VCE Systems Engineering promotes innovative systems thinking and problem-solving skills through the Systems Engineering process. It focuses on mechanical and electrotechnology engineered systems, renewable and non-renewable energy and new and emerging technologies. The study provides opportunities for students to learn about and engage with systems from a practical and purposeful perspective. Students gain knowledge and understanding, while learning to appreciate and apply technological systems.
VCE Systems Engineering integrates aspects of designing, planning, fabricating, testing and evaluating in a project management process. It prepares students for careers in engineering, manufacturing and design through either a university or TAFE vocational study pathway, employment, apprenticeships and traineeships. The study provides a rigorous academic foundation and a practical working knowledge of design, manufacturing and evaluation techniques. These skills, and the ability to apply systems engineering processes, are growing in demand as industry projects become more complex and multidisciplinary.

_Recorded information_
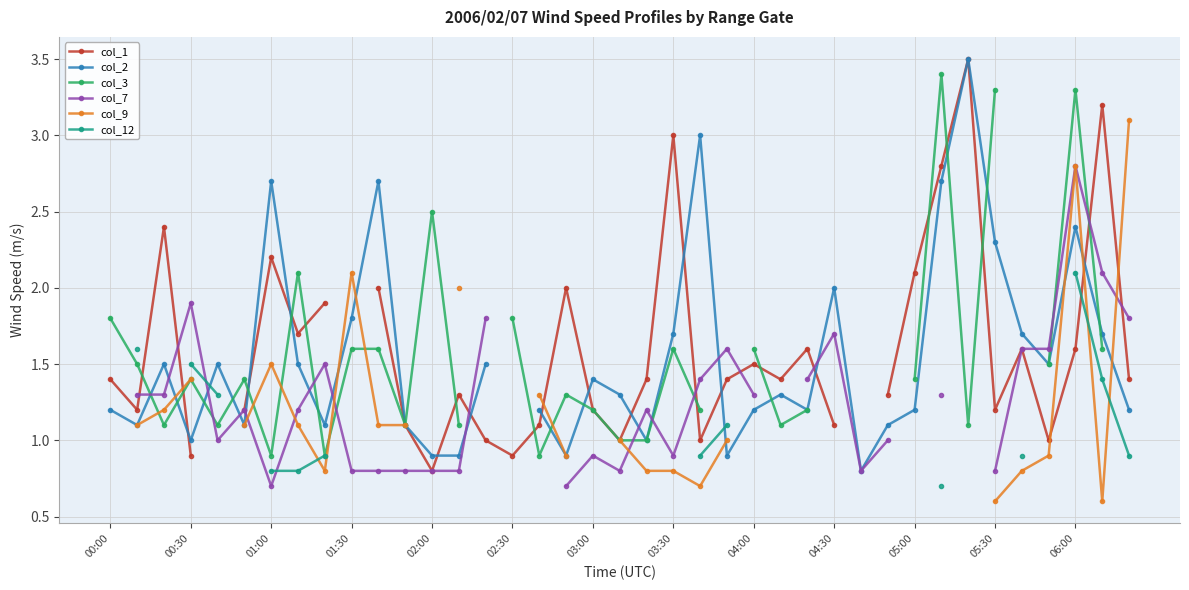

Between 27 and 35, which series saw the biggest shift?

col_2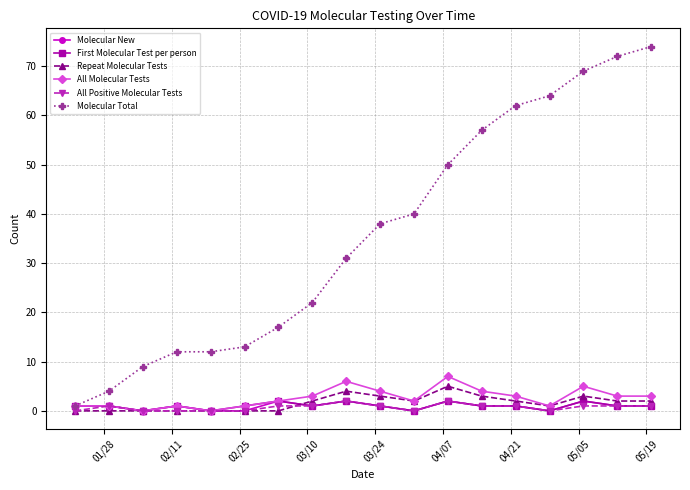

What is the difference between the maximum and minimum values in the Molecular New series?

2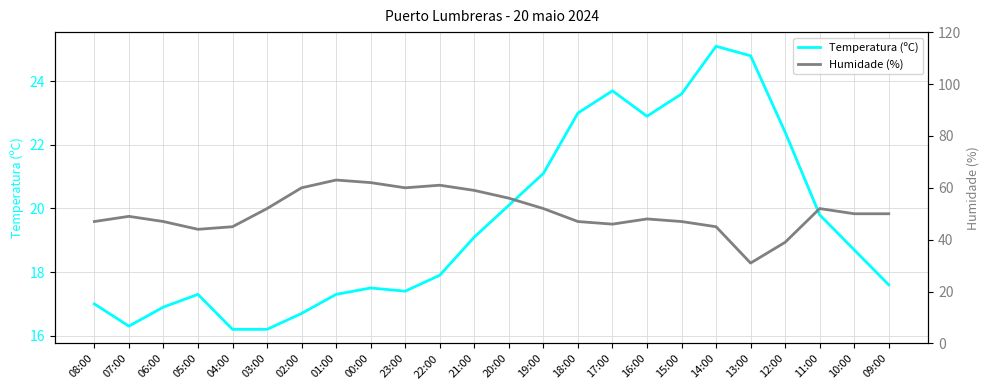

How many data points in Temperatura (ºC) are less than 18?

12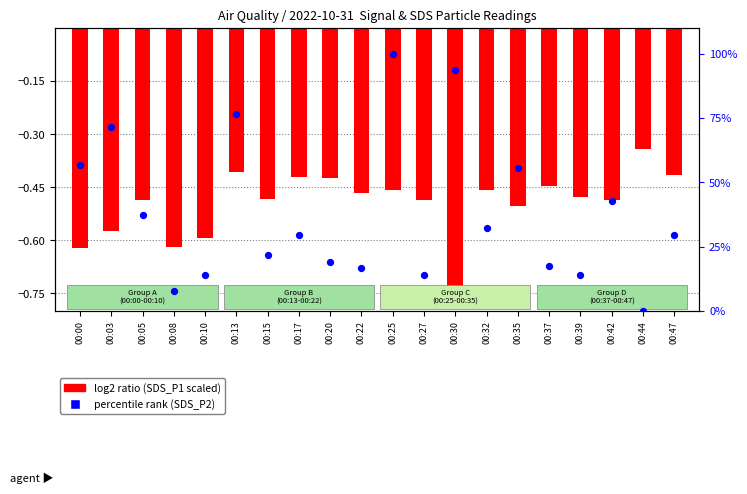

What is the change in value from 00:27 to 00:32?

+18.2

_Written task_
Recast the paragraph of the VCE Systems Engineering description that opens "VCE Systems Engineering integrates aspects" as a bulleted list that keeps its main facts. Work only from the VCE Systems Engineering description.

_Finished exercise_
- Combines designing, planning, fabricating, testing and evaluating within a project management process.
- Prepares students for careers in engineering, manufacturing and design through university or TAFE vocational study, employment, apprenticeships and traineeships.
- Gives a rigorous academic foundation and practical working knowledge of design, manufacturing and evaluation techniques.
- Demand for these skills and for applying systems engineering processes is growing as industry projects become more complex and multidisciplinary.